[[ Dataset excerpts open ]]

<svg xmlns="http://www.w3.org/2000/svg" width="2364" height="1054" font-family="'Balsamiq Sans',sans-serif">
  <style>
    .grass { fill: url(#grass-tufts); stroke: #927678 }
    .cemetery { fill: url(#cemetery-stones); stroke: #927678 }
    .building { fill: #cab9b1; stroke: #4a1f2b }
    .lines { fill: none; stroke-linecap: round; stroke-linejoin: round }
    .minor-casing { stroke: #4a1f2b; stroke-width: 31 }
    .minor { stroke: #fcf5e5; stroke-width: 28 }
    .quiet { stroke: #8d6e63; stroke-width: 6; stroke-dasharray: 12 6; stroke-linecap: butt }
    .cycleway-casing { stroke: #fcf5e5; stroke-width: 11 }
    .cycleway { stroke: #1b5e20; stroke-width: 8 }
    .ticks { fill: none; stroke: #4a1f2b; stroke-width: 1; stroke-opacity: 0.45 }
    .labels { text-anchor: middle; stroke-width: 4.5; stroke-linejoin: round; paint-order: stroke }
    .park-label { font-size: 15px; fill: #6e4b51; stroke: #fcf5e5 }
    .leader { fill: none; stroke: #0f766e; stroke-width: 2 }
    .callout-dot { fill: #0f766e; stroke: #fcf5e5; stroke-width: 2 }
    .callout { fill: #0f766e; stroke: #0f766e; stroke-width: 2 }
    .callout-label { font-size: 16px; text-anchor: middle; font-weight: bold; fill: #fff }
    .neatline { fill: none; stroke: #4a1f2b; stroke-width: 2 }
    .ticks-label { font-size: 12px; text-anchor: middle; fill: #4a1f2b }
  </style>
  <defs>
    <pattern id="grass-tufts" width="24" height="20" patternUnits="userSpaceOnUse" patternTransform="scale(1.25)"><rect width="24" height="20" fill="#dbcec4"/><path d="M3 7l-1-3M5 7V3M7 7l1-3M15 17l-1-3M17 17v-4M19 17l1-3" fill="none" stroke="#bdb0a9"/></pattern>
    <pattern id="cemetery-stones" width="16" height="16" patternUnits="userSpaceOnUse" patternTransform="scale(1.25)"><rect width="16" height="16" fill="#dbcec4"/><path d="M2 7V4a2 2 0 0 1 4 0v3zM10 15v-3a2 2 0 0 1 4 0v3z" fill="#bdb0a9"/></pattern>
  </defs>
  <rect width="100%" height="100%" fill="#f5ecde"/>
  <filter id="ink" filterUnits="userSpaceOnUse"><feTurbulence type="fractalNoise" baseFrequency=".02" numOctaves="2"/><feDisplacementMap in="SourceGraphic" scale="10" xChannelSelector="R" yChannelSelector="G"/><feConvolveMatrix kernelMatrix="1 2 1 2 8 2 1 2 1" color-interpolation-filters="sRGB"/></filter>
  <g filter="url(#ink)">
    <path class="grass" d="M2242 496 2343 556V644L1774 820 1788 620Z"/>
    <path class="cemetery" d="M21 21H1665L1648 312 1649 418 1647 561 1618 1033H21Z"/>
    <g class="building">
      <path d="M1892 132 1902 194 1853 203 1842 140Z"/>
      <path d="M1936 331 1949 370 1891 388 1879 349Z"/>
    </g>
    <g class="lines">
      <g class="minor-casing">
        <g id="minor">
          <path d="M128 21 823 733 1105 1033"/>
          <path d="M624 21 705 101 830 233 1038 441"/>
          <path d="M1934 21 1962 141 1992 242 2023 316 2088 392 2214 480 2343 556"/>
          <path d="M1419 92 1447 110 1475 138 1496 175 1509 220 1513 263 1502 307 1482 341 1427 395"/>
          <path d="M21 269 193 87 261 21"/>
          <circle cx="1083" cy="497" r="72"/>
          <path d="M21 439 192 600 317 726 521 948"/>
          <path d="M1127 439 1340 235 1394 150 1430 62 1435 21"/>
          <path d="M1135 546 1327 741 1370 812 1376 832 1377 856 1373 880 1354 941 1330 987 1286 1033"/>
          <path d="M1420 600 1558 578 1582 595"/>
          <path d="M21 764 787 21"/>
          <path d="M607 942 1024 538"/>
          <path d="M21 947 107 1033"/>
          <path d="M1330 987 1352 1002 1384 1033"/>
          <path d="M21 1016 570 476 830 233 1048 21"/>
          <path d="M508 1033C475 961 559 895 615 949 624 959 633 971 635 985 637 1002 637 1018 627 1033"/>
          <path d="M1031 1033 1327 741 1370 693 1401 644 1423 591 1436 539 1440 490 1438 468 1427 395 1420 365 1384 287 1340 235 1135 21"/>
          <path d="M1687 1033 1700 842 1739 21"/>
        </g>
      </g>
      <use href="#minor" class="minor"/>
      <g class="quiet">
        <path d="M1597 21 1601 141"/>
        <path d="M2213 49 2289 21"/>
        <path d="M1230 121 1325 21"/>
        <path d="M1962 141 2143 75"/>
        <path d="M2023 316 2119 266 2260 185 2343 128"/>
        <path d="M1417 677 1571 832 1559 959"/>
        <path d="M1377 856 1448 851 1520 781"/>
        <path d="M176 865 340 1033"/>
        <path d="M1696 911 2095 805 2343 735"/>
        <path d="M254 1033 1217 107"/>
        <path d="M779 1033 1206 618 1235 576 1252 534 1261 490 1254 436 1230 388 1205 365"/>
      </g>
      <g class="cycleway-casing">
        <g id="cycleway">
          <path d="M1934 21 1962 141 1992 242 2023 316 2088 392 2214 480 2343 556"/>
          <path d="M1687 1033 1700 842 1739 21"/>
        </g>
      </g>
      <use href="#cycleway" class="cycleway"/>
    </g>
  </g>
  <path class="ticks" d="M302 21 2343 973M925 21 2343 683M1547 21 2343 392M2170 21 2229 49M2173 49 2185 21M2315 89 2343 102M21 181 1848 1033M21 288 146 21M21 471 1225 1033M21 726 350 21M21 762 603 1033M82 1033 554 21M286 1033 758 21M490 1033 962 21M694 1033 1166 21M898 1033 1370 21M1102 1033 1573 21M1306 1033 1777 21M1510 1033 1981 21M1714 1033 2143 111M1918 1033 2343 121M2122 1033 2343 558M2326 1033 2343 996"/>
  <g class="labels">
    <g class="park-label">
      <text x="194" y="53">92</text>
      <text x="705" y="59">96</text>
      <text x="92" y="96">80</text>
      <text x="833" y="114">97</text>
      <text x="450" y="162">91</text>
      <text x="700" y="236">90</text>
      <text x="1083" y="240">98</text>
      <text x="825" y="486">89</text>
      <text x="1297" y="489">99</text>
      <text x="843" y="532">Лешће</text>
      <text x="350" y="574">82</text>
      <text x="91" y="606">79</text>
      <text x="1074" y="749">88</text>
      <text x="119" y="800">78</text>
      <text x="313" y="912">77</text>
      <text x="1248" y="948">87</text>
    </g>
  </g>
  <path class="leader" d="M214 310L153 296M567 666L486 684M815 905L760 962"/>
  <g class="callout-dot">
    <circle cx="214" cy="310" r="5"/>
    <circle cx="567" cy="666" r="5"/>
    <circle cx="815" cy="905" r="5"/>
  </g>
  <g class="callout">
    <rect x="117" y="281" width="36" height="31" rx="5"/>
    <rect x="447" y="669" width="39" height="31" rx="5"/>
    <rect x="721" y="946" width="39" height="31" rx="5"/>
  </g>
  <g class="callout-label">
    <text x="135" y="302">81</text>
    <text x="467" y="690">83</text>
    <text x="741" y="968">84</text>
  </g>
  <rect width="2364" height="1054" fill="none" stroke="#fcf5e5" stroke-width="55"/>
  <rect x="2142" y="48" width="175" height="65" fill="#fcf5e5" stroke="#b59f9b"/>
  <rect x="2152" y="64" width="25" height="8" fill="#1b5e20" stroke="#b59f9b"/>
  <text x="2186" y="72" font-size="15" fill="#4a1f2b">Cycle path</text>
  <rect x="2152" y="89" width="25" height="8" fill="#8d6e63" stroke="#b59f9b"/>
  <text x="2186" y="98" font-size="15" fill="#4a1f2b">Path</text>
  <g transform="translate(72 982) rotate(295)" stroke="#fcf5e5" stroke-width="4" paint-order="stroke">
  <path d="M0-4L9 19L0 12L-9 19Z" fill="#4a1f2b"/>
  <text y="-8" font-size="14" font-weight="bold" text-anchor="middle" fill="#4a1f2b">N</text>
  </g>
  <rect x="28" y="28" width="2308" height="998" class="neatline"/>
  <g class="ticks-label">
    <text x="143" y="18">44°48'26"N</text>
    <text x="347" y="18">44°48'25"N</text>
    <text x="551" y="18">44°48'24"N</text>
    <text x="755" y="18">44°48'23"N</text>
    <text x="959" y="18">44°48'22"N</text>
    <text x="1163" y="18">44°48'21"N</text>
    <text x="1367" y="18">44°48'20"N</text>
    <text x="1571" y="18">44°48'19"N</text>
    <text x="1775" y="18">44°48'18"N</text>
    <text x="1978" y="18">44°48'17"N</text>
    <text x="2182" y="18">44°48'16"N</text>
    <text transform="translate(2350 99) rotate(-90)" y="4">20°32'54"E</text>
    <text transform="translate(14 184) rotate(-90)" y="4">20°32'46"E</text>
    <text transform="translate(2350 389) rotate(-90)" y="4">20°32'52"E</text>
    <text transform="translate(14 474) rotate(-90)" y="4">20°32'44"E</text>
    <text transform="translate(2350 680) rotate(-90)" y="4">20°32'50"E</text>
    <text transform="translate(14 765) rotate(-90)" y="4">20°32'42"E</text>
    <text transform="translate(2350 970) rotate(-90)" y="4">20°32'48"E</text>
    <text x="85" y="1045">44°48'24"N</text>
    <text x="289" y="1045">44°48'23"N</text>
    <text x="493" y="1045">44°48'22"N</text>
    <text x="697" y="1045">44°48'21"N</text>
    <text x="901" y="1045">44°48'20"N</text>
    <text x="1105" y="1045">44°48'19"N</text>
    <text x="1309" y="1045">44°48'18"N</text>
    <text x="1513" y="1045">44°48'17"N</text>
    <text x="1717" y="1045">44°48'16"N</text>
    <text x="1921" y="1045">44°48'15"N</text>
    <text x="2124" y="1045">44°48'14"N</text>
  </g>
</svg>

[[ Dataset excerpts closed ]]
[[ Dataset excerpts open ]]

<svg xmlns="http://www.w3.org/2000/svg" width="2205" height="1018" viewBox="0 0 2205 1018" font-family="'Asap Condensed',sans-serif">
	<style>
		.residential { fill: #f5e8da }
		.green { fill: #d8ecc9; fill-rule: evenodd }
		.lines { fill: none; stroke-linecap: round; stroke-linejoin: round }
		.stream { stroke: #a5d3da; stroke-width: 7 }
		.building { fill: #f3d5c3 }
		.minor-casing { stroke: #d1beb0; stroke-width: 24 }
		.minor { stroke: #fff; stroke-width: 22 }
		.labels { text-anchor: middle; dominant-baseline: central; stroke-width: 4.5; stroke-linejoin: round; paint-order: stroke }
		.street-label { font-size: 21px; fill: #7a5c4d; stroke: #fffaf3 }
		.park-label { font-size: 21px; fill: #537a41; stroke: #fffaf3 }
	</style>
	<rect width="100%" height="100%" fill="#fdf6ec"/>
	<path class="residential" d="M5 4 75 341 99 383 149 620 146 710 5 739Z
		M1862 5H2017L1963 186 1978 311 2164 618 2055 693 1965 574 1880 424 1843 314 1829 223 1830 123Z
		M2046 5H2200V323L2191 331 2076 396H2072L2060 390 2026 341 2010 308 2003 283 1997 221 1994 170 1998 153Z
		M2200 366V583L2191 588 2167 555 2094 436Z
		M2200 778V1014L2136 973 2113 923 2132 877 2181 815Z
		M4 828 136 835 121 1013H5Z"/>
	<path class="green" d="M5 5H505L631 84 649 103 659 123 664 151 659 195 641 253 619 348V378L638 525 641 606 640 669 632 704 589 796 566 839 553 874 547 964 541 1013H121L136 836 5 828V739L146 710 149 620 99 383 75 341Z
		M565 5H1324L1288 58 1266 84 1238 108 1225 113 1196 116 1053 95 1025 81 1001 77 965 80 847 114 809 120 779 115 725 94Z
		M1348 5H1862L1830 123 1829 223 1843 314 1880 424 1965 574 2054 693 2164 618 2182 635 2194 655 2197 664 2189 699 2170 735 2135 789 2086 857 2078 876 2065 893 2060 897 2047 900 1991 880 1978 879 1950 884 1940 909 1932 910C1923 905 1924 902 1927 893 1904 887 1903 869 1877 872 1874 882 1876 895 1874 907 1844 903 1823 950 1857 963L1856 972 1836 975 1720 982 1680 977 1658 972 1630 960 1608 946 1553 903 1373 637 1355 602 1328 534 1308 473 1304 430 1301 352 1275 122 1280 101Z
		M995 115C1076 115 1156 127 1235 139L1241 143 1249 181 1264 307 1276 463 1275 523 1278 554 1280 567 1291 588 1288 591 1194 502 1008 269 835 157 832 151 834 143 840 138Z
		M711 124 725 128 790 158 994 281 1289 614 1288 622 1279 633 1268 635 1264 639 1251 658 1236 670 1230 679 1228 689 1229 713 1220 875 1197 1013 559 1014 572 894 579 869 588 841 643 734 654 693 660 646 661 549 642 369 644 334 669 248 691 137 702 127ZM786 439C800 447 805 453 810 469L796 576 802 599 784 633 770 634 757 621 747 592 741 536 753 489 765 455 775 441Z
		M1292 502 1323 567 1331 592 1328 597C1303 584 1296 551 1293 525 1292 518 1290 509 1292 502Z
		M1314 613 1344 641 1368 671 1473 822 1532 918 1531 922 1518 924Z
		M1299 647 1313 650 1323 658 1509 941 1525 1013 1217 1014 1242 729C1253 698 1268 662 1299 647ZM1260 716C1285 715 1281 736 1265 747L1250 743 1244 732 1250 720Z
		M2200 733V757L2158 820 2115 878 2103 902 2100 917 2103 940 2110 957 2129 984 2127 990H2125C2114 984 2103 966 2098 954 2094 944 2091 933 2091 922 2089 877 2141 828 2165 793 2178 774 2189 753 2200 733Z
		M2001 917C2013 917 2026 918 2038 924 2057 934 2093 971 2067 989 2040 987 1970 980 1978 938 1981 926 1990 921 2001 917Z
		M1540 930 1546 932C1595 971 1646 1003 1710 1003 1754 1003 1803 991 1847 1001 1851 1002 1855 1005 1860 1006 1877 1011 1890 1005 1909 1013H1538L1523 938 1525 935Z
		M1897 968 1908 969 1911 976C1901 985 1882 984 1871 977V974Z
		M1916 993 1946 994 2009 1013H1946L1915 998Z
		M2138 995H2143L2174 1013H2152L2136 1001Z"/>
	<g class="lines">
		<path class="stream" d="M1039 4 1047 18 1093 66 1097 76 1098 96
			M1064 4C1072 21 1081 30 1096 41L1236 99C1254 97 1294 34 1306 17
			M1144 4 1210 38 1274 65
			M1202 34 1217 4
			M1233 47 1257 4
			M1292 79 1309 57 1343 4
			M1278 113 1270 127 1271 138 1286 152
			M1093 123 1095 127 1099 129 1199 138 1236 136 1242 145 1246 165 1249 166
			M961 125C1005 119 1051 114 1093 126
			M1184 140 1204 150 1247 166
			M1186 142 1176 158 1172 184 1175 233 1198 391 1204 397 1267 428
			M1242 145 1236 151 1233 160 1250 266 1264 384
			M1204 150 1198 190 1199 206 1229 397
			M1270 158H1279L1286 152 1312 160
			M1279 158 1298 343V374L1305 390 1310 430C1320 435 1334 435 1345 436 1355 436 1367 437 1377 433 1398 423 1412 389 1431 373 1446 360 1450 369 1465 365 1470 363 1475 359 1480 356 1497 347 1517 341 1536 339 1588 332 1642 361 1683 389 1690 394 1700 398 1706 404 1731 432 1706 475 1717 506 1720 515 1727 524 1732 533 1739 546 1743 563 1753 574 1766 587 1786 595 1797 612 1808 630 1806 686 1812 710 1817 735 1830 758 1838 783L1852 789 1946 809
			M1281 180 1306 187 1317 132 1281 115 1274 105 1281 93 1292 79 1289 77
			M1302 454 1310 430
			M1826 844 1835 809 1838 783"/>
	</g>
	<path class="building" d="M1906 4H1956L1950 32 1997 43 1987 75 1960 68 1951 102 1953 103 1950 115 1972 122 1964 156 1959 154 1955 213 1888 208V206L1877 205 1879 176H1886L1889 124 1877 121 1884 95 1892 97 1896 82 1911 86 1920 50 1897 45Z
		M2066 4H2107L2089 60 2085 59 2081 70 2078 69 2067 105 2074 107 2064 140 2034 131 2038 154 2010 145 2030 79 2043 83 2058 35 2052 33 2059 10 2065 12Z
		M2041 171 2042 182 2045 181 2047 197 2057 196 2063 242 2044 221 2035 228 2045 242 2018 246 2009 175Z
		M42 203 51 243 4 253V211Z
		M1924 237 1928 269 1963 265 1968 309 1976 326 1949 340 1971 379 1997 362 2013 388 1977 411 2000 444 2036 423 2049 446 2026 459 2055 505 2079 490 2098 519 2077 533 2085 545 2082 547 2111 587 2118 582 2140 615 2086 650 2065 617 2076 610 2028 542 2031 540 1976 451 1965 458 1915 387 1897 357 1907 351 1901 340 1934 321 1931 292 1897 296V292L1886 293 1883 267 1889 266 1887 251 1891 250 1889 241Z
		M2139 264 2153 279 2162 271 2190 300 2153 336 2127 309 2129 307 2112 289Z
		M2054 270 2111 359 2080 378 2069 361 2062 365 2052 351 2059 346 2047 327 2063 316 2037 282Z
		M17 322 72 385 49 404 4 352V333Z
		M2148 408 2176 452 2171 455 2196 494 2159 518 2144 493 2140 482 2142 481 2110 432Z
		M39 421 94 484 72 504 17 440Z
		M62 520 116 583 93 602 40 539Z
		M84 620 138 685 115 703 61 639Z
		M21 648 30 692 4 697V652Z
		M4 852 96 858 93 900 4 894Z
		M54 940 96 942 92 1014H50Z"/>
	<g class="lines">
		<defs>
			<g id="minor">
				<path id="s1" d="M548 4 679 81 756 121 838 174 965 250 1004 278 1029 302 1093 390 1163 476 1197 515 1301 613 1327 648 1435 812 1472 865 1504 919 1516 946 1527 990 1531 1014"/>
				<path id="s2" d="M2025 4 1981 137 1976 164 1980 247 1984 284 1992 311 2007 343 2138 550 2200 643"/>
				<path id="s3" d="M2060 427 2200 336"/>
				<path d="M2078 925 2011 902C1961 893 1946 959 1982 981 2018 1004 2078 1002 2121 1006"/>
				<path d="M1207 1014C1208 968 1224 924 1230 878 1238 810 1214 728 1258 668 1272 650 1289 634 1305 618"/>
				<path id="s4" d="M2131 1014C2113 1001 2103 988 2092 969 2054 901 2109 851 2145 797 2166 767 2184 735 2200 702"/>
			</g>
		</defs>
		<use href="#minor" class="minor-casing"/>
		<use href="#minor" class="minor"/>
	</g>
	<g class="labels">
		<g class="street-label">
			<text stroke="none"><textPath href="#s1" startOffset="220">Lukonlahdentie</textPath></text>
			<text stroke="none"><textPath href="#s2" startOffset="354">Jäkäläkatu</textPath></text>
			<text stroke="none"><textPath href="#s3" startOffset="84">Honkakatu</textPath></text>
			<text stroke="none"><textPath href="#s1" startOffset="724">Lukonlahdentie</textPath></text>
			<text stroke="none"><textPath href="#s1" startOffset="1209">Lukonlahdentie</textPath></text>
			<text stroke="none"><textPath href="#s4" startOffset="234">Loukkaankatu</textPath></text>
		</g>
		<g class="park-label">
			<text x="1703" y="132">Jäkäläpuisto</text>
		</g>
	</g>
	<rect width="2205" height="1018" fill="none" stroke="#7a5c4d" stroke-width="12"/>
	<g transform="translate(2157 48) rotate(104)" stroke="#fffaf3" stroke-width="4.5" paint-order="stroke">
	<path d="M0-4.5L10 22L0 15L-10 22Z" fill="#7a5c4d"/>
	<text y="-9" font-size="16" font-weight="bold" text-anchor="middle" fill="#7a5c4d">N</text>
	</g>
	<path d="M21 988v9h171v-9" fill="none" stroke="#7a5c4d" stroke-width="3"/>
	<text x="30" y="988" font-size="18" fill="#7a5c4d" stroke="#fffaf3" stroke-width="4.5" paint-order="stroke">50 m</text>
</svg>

[[ Dataset excerpts closed ]]

◆ Exercise goal ◆
Report the number of lines above that contain the word "filter", and only that number.

◆ The completed task ◆
2